At present, not only will wages have to be further restrained to sustain the fictitious capital gains created by central banks injecting trillions of dollars into the financial system over the course of the pandemic, but social spending will have to A full-scale attack must be made against it.
In the financial realm, the ruling classes and their advocates are spinning a web of illusion. And it’s the same in politics. The great illusion is that the masses, the working class, control the running of society through voting and parliamentary democracy.
But, as has been pointed out many times, the value of any crisis is to reveal real social and political relationships. The bond market and financial crisis have revealed where the real power lies, as the IMF report has shown. A parliamentary democracy is a screen for the dictatorship of financial capital.
These lessons must form the basis of the working-class political struggle. It faces the challenge of taking power into its own hands.

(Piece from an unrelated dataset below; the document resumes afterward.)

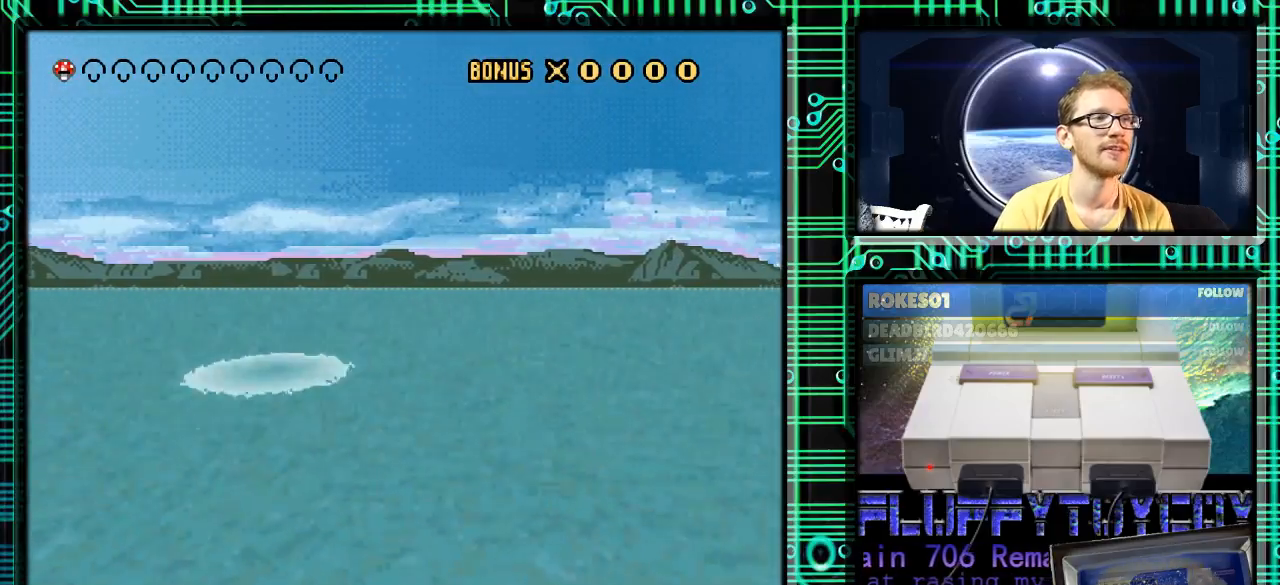
{"buttons": ["Y"], "events": [[267, "DPAD_LEFT", "down"], [400, "DPAD_LEFT", "up"]]}
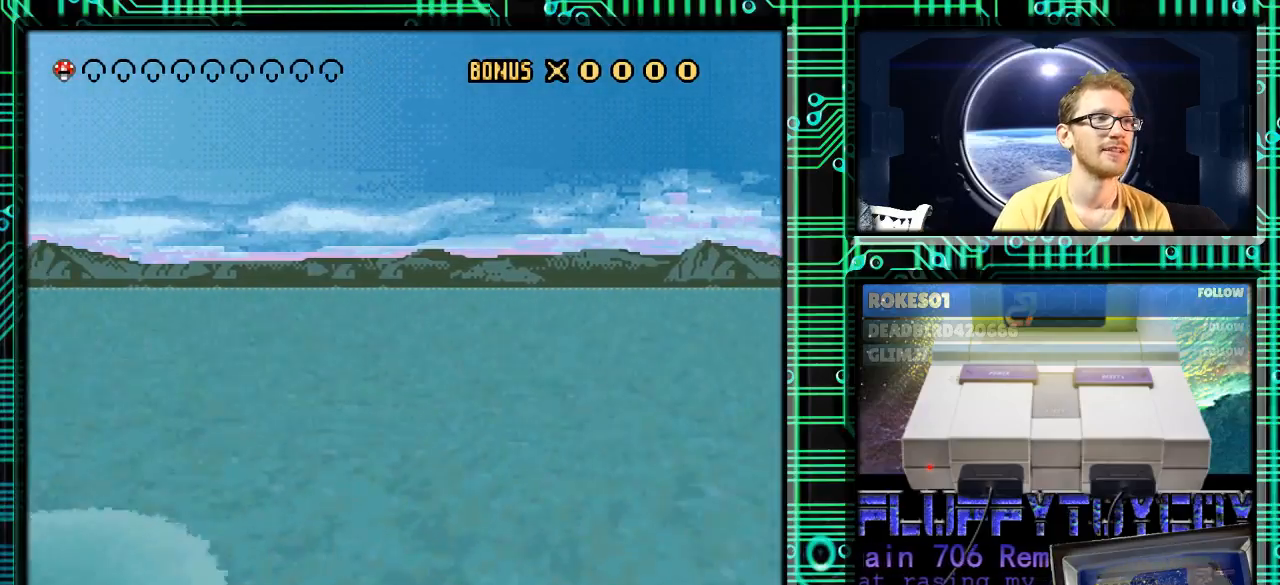
{"buttons": ["Y"], "events": [[67, "DPAD_LEFT", "down"], [167, "DPAD_LEFT", "up"]]}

This requires workers to build general committees independent of the trade unions that acted to suppress the working class as an immediate response to the class wars unleashed by financial capital. Their establishment is an important step towards the establishment of a workers’ government to end capitalist interests and financial dictatorships and reorganize the economy on socialist foundations. This requires building a working-class revolutionary party to lead this struggle.